Taxation of CFC Profits
The controlling person must include the undistributed profit of the CFC in their tax base proportionally to their share. Personal income tax or corporate profit tax at Russian rates.
Threshold: CFC profit <10 million rubles — is not included in the base of the controlling person.
Exemptions: Active companies (>80% active income); companies in countries with a double tax treaty (DTT) and real presence (substance); public companies; banks and insurance companies.
CFC Documentation
The controlling person is obliged to: (1) notify the Federal Tax Service (FTS) of participation in foreign organizations (within 30 days after change of share); (2) notify FTS about CFC (by March 20 of the year following the year of profit recognition of the CFC); (3) attach the CFC’s financial statements to the notification.

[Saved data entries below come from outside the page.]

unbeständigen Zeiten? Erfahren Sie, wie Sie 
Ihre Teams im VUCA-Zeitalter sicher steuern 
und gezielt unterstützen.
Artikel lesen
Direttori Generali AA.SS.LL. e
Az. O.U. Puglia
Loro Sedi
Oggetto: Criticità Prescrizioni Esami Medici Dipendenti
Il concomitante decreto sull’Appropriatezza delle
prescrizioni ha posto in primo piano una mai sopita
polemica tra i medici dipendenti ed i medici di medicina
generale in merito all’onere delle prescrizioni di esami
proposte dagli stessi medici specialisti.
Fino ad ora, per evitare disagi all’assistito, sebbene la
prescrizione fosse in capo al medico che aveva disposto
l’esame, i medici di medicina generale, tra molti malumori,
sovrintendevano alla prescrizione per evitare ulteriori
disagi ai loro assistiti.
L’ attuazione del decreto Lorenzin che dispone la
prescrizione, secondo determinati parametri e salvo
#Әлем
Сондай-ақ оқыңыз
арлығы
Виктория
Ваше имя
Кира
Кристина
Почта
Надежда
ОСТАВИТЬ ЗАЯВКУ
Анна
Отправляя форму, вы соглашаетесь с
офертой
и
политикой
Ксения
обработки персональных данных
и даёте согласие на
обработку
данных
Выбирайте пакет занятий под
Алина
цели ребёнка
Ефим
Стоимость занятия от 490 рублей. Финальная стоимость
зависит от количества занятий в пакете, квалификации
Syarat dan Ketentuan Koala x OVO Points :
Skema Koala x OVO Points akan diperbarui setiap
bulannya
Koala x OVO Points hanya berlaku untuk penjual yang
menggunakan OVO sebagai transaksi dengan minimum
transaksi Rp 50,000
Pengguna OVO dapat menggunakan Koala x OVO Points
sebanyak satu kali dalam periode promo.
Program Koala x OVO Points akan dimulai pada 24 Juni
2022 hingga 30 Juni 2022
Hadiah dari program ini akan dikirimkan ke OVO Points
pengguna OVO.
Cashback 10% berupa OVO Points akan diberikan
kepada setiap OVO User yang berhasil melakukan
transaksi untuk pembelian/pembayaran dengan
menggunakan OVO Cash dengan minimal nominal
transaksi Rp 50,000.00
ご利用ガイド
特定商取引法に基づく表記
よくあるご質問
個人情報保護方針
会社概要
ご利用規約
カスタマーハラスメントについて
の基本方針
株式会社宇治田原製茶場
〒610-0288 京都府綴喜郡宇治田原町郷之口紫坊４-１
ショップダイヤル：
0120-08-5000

Penalties: failure to submit notification — 500 thousand rubles for each CFC; failure to pay tax — 20% or 40% (intentional).
Practical Assignment
A Russian resident (citizen) owns: (1) 100% of a BVI company (passive holding, undistributed profit — $1 million), (2) 30% of a Cypriot operating company (active trading business, profit — €500 thousand). Determine: (1) Is each company a CFC? (2) What profit is included in the Russian resident’s tax base? (3) Are there any exemptions?